È in questa pesante atmosfera che solo nell’ultimo mese si sono verificati diversi attacchi contro attività anti ebola, tra cui gli incendi che hanno distrutto i centri Msf di Katwa e Butembo, nell’epicentro dell’epidemia, costringendo la ong a ritirarsi dalla zona per garantire la sicurezza dello staff e dei pazienti. MSF continuerà a operare nel Nord Kivu, a Kayna, Lubéru e nei centri di isolamento per ebola della vicina provincia di Ituri, mentre sul territorio restano il personale dell’Oms e quello del Ministero della Salute congolese.  

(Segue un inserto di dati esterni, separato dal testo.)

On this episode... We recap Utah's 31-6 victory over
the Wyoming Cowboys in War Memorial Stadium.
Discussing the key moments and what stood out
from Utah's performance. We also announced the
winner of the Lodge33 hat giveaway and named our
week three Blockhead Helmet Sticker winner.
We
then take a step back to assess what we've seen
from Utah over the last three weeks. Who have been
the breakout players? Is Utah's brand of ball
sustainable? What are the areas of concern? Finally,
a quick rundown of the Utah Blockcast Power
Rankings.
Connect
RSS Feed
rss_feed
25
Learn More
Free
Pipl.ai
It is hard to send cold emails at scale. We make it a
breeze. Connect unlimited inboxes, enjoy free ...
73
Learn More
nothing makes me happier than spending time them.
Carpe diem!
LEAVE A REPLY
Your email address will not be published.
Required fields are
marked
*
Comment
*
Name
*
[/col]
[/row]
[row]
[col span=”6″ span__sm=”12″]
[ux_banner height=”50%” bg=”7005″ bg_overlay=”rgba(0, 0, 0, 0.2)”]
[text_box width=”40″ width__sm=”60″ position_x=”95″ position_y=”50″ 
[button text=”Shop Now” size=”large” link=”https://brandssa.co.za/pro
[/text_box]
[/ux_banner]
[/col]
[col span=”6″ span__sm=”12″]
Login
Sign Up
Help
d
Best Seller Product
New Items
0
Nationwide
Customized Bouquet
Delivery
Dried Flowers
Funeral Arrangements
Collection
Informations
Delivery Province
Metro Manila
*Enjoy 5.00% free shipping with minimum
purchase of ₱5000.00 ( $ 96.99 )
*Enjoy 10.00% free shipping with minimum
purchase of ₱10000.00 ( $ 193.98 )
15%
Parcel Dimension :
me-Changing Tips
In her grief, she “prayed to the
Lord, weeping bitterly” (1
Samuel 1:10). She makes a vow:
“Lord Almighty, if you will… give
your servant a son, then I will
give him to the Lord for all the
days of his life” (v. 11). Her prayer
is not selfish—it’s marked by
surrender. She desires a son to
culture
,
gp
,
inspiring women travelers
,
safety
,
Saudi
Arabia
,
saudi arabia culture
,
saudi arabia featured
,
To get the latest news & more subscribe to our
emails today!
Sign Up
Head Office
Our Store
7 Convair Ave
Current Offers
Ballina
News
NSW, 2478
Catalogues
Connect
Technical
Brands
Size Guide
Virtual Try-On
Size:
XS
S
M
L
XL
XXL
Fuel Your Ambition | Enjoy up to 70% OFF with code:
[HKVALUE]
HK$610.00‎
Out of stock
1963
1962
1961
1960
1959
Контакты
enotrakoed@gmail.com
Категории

Il centro di Katwa bruciato il 24 febbraio. Crediti foto: Msf

Il problema è che non esiste ancora un quadro globale della diffusione del virus: “Del 35% dei nuovi pazienti non si conosce la catena di trasmissione, non si sa dove si sono ammalati”, ha detto Liu. Il sospetto è che l’epidemia sia più estesa di quanto si sappia e che la situazione possa aggravarsi seriamente. Nonostante 80 mila vaccinazioni e la disponibilità di farmaci,  l’epidemia non si è fermata e oggi muove verso sud, rischiando di raggiungere la città di Goma, dove vivono circa un milione di persone. “Per fermarla servono più mezzi, più vaccinazioni ma soprattutto un nuovo approccio più rispettoso delle persone. Nella risposta a ebola la comunità è un partner, i pazienti sono partner”, afferma la Liu. “Bisogna ricostruire la fiducia. Certamente non con la forza delle armi”.